### Records taken from a collection
============================================================

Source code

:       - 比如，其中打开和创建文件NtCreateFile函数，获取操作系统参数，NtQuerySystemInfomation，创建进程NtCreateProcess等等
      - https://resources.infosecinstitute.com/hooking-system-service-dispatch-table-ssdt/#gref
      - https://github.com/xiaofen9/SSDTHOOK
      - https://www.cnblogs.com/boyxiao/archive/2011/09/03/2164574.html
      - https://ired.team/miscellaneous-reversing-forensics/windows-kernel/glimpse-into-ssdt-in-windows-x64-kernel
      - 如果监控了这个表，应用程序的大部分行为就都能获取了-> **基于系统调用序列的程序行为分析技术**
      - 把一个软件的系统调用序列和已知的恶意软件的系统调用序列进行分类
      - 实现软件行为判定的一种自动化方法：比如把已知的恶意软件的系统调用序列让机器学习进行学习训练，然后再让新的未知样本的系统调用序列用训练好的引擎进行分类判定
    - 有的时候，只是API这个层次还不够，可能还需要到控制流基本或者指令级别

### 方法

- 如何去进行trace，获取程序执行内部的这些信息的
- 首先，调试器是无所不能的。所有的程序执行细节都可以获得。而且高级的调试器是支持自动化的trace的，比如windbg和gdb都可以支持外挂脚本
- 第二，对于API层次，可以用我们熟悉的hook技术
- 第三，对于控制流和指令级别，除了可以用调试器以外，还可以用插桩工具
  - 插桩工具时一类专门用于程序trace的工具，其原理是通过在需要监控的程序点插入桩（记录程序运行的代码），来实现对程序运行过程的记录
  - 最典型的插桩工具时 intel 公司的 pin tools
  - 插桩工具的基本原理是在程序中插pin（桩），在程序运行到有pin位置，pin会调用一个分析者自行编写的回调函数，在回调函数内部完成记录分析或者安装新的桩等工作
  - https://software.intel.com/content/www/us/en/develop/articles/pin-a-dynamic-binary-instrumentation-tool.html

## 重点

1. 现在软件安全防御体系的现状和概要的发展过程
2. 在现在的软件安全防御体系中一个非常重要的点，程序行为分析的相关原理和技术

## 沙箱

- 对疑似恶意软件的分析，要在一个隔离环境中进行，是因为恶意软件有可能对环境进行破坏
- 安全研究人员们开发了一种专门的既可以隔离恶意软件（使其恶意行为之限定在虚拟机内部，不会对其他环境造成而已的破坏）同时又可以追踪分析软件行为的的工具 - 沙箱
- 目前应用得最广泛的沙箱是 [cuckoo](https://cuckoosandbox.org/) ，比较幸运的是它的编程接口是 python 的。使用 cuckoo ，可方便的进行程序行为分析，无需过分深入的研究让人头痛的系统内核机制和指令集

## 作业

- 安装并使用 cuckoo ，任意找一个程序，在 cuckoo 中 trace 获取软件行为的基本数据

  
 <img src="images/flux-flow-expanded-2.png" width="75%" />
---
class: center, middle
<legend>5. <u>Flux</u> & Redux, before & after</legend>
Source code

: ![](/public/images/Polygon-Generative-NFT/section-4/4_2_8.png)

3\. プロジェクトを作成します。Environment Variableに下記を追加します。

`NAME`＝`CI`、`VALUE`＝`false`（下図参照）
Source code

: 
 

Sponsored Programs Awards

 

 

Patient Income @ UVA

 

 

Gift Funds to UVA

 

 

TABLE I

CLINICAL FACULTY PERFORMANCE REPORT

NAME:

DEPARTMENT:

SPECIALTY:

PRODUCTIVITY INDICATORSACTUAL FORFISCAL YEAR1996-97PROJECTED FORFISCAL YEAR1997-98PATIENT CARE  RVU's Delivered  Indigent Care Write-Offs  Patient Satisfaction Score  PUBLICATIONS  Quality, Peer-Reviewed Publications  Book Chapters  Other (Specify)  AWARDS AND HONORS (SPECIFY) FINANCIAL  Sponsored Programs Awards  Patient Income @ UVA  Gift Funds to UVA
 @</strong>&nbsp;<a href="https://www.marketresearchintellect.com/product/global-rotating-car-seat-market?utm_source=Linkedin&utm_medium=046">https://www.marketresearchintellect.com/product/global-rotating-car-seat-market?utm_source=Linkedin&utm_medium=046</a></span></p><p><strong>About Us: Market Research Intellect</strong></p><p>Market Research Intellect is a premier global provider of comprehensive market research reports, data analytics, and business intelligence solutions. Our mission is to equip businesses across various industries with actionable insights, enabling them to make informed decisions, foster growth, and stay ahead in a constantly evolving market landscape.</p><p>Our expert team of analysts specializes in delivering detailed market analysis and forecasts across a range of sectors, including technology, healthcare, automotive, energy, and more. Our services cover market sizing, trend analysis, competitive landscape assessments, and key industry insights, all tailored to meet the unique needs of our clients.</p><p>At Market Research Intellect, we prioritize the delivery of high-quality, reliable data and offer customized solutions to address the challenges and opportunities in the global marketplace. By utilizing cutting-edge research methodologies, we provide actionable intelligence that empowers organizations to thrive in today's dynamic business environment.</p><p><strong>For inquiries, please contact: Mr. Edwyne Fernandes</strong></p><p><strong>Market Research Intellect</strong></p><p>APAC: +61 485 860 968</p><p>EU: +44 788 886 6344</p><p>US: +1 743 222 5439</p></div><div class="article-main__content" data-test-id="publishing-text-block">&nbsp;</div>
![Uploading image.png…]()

============================================================

Please count the lines of the records above that contain the string "Patient" with matching case, and reply with only that number.

### THE ANSWER
2